Directive:
Copy every entry below, exactly and in full.

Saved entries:
════

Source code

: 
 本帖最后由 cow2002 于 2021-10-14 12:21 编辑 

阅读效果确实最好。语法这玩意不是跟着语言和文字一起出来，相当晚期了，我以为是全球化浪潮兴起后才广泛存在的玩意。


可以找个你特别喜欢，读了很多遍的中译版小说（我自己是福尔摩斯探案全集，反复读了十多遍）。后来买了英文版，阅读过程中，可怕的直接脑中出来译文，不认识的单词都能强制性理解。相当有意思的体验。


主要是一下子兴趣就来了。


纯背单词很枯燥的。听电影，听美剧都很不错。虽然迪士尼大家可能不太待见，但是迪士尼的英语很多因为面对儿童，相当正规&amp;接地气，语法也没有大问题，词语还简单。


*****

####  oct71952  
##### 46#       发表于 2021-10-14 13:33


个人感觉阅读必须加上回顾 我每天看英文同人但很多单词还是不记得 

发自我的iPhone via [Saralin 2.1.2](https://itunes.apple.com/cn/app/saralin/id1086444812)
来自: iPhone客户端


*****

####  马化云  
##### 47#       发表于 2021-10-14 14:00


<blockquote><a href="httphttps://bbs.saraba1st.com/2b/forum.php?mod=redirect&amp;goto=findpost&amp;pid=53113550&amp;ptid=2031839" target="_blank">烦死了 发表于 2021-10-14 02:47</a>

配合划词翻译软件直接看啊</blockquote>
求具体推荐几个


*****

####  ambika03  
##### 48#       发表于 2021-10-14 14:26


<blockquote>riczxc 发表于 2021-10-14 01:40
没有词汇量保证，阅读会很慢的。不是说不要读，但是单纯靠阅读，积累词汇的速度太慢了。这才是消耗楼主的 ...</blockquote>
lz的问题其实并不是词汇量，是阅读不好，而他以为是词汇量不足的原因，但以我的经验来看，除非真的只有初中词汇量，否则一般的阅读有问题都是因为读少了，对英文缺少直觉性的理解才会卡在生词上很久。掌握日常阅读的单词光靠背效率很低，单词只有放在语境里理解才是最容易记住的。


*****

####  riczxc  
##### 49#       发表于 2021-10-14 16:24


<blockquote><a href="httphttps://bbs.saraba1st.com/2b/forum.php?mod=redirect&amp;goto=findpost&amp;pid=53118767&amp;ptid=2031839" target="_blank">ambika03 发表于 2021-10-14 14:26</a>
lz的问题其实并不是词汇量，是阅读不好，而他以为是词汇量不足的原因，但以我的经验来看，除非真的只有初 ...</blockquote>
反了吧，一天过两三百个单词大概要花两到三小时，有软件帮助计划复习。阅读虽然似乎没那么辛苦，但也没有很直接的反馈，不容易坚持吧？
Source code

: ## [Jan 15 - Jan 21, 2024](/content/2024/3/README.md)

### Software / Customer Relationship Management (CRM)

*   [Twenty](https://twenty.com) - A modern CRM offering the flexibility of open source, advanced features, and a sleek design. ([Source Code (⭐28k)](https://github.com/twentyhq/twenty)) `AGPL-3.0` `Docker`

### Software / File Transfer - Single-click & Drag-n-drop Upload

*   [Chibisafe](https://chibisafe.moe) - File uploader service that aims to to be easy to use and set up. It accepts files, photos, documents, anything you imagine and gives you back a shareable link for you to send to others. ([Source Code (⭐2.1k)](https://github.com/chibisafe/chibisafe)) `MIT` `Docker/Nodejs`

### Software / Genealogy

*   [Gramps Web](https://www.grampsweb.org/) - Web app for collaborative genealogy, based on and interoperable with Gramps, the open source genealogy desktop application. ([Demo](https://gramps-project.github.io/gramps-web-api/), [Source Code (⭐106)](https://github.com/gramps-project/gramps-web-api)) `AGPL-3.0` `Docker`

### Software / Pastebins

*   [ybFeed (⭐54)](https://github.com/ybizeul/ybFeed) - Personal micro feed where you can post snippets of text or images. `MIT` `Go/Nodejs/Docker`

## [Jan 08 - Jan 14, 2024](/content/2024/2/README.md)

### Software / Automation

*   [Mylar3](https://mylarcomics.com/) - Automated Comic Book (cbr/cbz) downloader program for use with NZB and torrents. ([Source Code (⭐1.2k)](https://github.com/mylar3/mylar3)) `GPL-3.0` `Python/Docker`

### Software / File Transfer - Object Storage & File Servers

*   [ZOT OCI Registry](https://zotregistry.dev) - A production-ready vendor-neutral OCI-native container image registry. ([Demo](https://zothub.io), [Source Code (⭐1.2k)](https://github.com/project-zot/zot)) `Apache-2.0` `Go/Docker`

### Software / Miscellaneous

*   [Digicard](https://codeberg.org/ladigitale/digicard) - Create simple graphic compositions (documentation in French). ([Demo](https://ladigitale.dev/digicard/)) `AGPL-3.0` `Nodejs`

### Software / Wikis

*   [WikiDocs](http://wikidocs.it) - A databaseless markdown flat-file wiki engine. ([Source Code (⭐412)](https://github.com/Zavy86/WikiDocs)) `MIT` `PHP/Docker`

════

Response:
Source code

: 
 本帖最后由 cow2002 于 2021-10-14 12:21 编辑 

阅读效果确实最好。语法这玩意不是跟着语言和文字一起出来，相当晚期了，我以为是全球化浪潮兴起后才广泛存在的玩意。


可以找个你特别喜欢，读了很多遍的中译版小说（我自己是福尔摩斯探案全集，反复读了十多遍）。后来买了英文版，阅读过程中，可怕的直接脑中出来译文，不认识的单词都能强制性理解。相当有意思的体验。


主要是一下子兴趣就来了。


纯背单词很枯燥的。听电影，听美剧都很不错。虽然迪士尼大家可能不太待见，但是迪士尼的英语很多因为面对儿童，相当正规&amp;接地气，语法也没有大问题，词语还简单。


*****

####  oct71952  
##### 46#       发表于 2021-10-14 13:33


个人感觉阅读必须加上回顾 我每天看英文同人但很多单词还是不记得 

发自我的iPhone via [Saralin 2.1.2](https://itunes.apple.com/cn/app/saralin/id1086444812)
来自: iPhone客户端


*****

####  马化云  
##### 47#       发表于 2021-10-14 14:00


<blockquote><a href="httphttps://bbs.saraba1st.com/2b/forum.php?mod=redirect&amp;goto=findpost&amp;pid=53113550&amp;ptid=2031839" target="_blank">烦死了 发表于 2021-10-14 02:47</a>

配合划词翻译软件直接看啊</blockquote>
求具体推荐几个


*****

####  ambika03  
##### 48#       发表于 2021-10-14 14:26


<blockquote>riczxc 发表于 2021-10-14 01:40
没有词汇量保证，阅读会很慢的。不是说不要读，但是单纯靠阅读，积累词汇的速度太慢了。这才是消耗楼主的 ...</blockquote>
lz的问题其实并不是词汇量，是阅读不好，而他以为是词汇量不足的原因，但以我的经验来看，除非真的只有初中词汇量，否则一般的阅读有问题都是因为读少了，对英文缺少直觉性的理解才会卡在生词上很久。掌握日常阅读的单词光靠背效率很低，单词只有放在语境里理解才是最容易记住的。


*****

####  riczxc  
##### 49#       发表于 2021-10-14 16:24


<blockquote><a href="httphttps://bbs.saraba1st.com/2b/forum.php?mod=redirect&amp;goto=findpost&amp;pid=53118767&amp;ptid=2031839" target="_blank">ambika03 发表于 2021-10-14 14:26</a>
lz的问题其实并不是词汇量，是阅读不好，而他以为是词汇量不足的原因，但以我的经验来看，除非真的只有初 ...</blockquote>
反了吧，一天过两三百个单词大概要花两到三小时，有软件帮助计划复习。阅读虽然似乎没那么辛苦，但也没有很直接的反馈，不容易坚持吧？
Source code

: ## [Jan 15 - Jan 21, 2024](/content/2024/3/README.md)

### Software / Customer Relationship Management (CRM)

*   [Twenty](https://twenty.com) - A modern CRM offering the flexibility of open source, advanced features, and a sleek design. ([Source Code (⭐28k)](https://github.com/twentyhq/twenty)) `AGPL-3.0` `Docker`

### Software / File Transfer - Single-click & Drag-n-drop Upload

*   [Chibisafe](https://chibisafe.moe) - File uploader service that aims to to be easy to use and set up. It accepts files, photos, documents, anything you imagine and gives you back a shareable link for you to send to others. ([Source Code (⭐2.1k)](https://github.com/chibisafe/chibisafe)) `MIT` `Docker/Nodejs`

### Software / Genealogy

*   [Gramps Web](https://www.grampsweb.org/) - Web app for collaborative genealogy, based on and interoperable with Gramps, the open source genealogy desktop application. ([Demo](https://gramps-project.github.io/gramps-web-api/), [Source Code (⭐106)](https://github.com/gramps-project/gramps-web-api)) `AGPL-3.0` `Docker`

### Software / Pastebins

*   [ybFeed (⭐54)](https://github.com/ybizeul/ybFeed) - Personal micro feed where you can post snippets of text or images. `MIT` `Go/Nodejs/Docker`

## [Jan 08 - Jan 14, 2024](/content/2024/2/README.md)

### Software / Automation

*   [Mylar3](https://mylarcomics.com/) - Automated Comic Book (cbr/cbz) downloader program for use with NZB and torrents. ([Source Code (⭐1.2k)](https://github.com/mylar3/mylar3)) `GPL-3.0` `Python/Docker`

### Software / File Transfer - Object Storage & File Servers

*   [ZOT OCI Registry](https://zotregistry.dev) - A production-ready vendor-neutral OCI-native container image registry. ([Demo](https://zothub.io), [Source Code (⭐1.2k)](https://github.com/project-zot/zot)) `Apache-2.0` `Go/Docker`

### Software / Miscellaneous

*   [Digicard](https://codeberg.org/ladigitale/digicard) - Create simple graphic compositions (documentation in French). ([Demo](https://ladigitale.dev/digicard/)) `AGPL-3.0` `Nodejs`

### Software / Wikis

*   [WikiDocs](http://wikidocs.it) - A databaseless markdown flat-file wiki engine. ([Source Code (⭐412)](https://github.com/Zavy86/WikiDocs)) `MIT` `PHP/Docker`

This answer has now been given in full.